Les terroristes le savent : s'attaquer aux symboles fragiles ou mal protégés leur permet de se donner une illusion de puissance. L'enlèvement à Nioro de Thierno Amadou Hady Tall ou la prise en otages des membres de la famille du Chérif Mohamédou Ould Cheick Hamallah chef charismatique de la Hamawiyya Tidjaniyya illustrent leur volonté de désacraliser les figures charismatiques de l'islam soufi.

C'est là une fenêtre dangereuse qu'il faut rapidement fermer, en sanctuarisant les Zawiyya partout au Mali et en les rendant inaccessibles aux coups de boutoir des "fous de Dieu".

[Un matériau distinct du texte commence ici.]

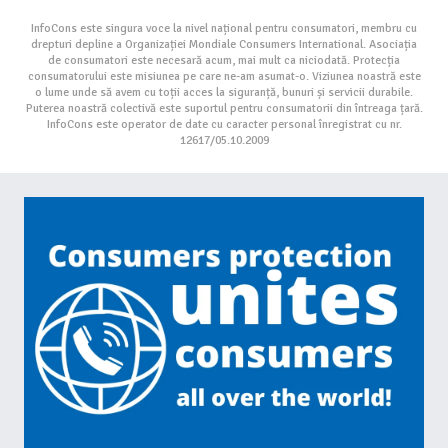
InfoCons este singura voce la nivel național pentru consumatori, membru cu
drepturi depline a Organizației Mondiale Consumers International. Asociația
de consumatori este necesară acum, mai mult ca niciodată. Protecția
consumatorului este misiunea pe care ne-am asumat-o. Viziunea noastră este
o lume unde să avem cu toții acces la siguranță, bunuri și servicii durabile.
Puterea noastră colectivă este suportul pentru consumatorii din întreaga țară.
InfoCons este operator de date cu caracter personal înregistrat cu nr.
12617/05.10.2009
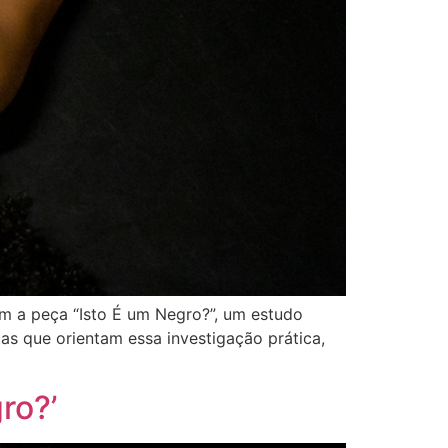
m a peça “Isto É um Negro?”, um estudo
as que orientam essa investigação prática,
ro?’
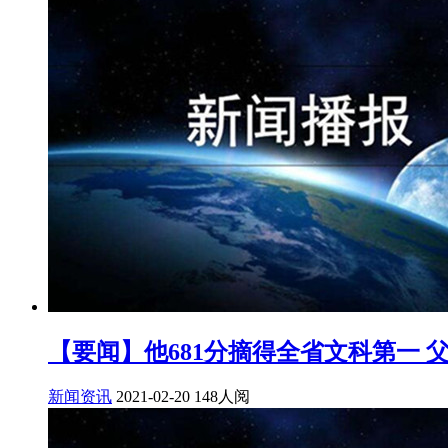
【要闻】他681分摘得全省文科第一 
新闻资讯
2021-02-20
148人阅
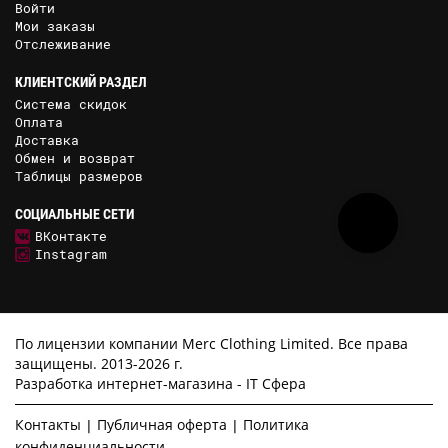
Войти
Мои заказы
Отслеживание
КЛИЕНТСКИЙ РАЗДЕЛ
Система скидок
Оплата
Доставка
Обмен и возврат
Таблицы размеров
СОЦИАЛЬНЫЕ СЕТИ
ВКонтакте
Instagram
По лицензии компании Merc Clothing Limited. Все права
защищены. 2013-2026 г.
Разработка интернет-магазина -
IT Сфера
Контакты
Публичная оферта
Политика
конфиденциальности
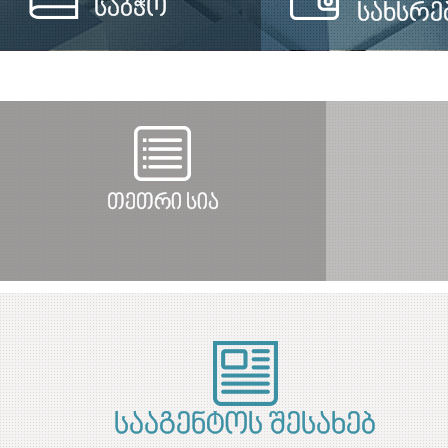
საბჭო
სახსრე
თეთრი სია
სააგენტოს შესახებ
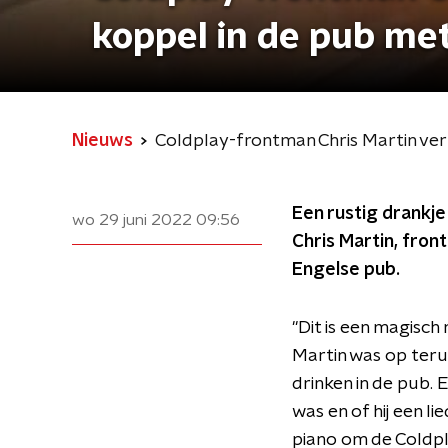
koppel in de pub me
Nieuws
Coldplay-frontman Chris Martin ver
Een rustig drankje
wo 29 juni 2022
09:56
Chris Martin, fron
Engelse pub.
"Dit is een magisch
Martin was op terug
drinken in de pub. 
was en of hij een l
piano om de Coldpl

La réponse doit être ferme, rapide et fatale. L'armée malienne a déjà montré sa capacité à rendre coup pour coup, en poursuivant l'offensive jusque dans les repaires ennemis. Cette stratégie s'avère payante et doit être amplifiée. Le peuple malien, solidaire de ses forces armées, doit rester debout. L'armée, digne héritière d'une longue tradition de résistance, n'a pas le droit de céder.

Car l'enjeu dépasse la seule lutte contre le terrorisme : il s'agit d'un combat existentiel pour la liberté de circuler, de travailler, de prier, de vivre.

Aucun champ, aucune route, aucun bateau, aucun bus, aucun lieu de savoir et de spiritualité ne doit être abandonné à des individus égarés. Le Mali appartient aux Maliens. Sa souveraineté ne se négocie pas, elle s'impose.

Les terroristes frappent non parce qu'ils dominent, mais parce qu'ils reculent. Et la suite de la riposte malienne dira au monde entier que ce pays, debout et uni, ne pliera pas.